Many RNA regulatory processes are significantly more active in long-lived stem cells than in their differentiated counterparts. Central to this regulation are small RNAs and their associated proteins. We specifically investigate the piRNAs and their binding partners, the PIWI proteins. These factors are uniquely and consistently enriched in pluripotent stem cells across a wide evolutionary range, from cnidarians to urochordates. Crucially, depleting these factors typically leads to a complete loss of regenerative abilities, underscoring their essential role in maintaining stem cell function.

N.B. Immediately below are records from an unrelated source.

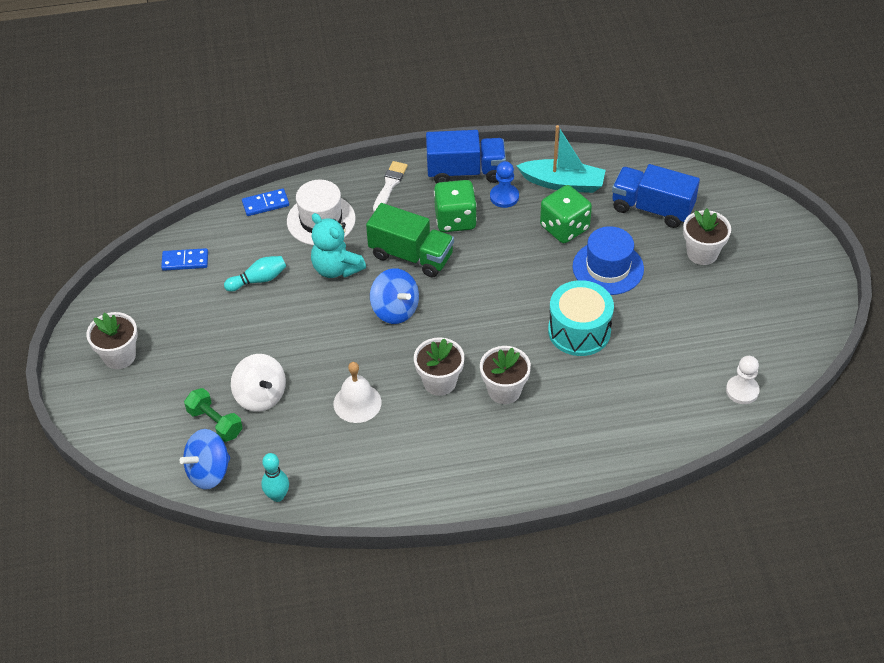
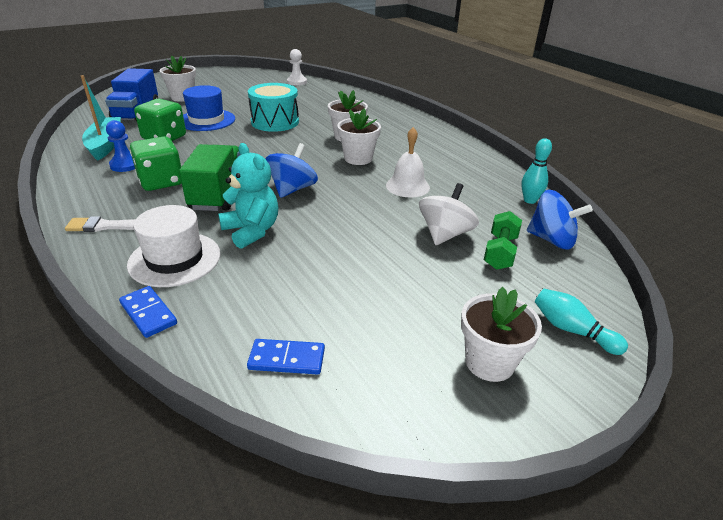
camera: 115 degrees left, 15 degrees down
blue domino [161,248,208,271] -> blue domino turned 60 degrees counterclockwise [247,339,325,375]
turquoise bowling pin [224,256,286,292] -> turquoise bowling pin moved to [535,289,628,355]
turquoise teddy bear [311,213,366,278] -> turquoise teddy bear turned 60 degrees counterclockwise [218,143,278,249]
blue truck [426,130,506,184] -> none

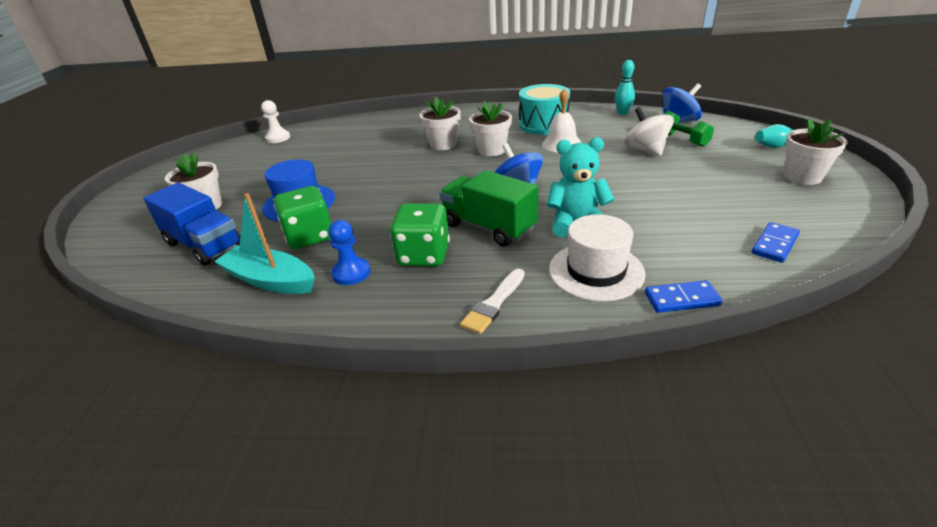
camera: 50 degrees left, 0 degrees up
turquoise drum [248,83,299,132] -> turquoise drum moved to [519,84,570,135]

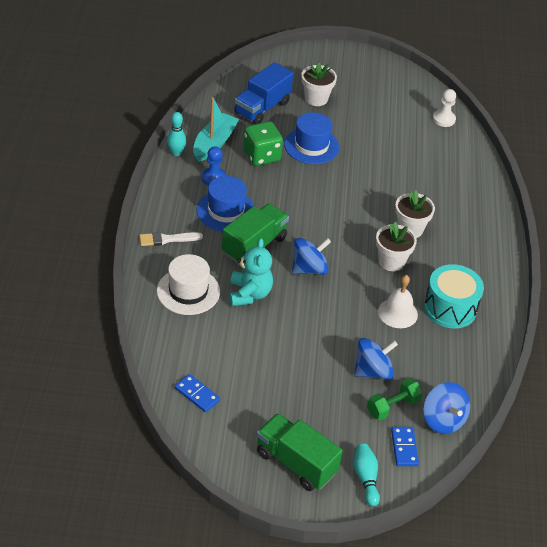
camera: 85 degrees right, 10 degrees up
green dice [390,203,450,266] -> blue hat [197,176,254,232]
white brush [460,269,525,334] -> white brush turned 45 degrees counterclockwise [139,232,203,246]
turquoise bowling pin [615,60,635,115] -> turquoise bowling pin moved to [167,112,186,156]
white spinning top [624,107,674,156] -> blue spinning top [354,338,398,380]
blue domino [645,280,722,313] -> blue domino moved to [391,427,419,466]
white flower pot [784,118,848,185] -> green truck [257,413,343,491]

The S. mediterranea PIWI protein family consists of three members: two that are critical for short-term survival and a third with long-term phenotypic effects. Our lab uses molecular, cell biological, and genetic approaches to investigate how these proteins and their associated piRNAs support stem cell health. By analyzing their effects at both the RNA and chromatin level, we seek to uncover the mechanisms by which they regulate stem cell maintenance and the transition to differentiated tissues.

The piRNA pathway is best known as a genomic immune system that silences transposons, but how it accurately distinguishes transposon transcripts from mRNAs remains unclear. piRNAs are generated from specific genomic regions named piRNA clusters, that carry antisense sequences against mobile elements. Yet, because transposons are fast-evolving targets, the piRNA machinery must be highly adaptive. It thus faces a dual challenge: it must be specific enough to avoid harming cellular mRNAs, but flexible enough to recognize and neutralize new threats. We use computational and molecular methods to reveal how the piRNA system combines these two opposing traits: specificity and flexibility.

In further ongoing work, we also address the contributions of other non-coding RNA to stem cell function, including long non-coding RNA and siRNA.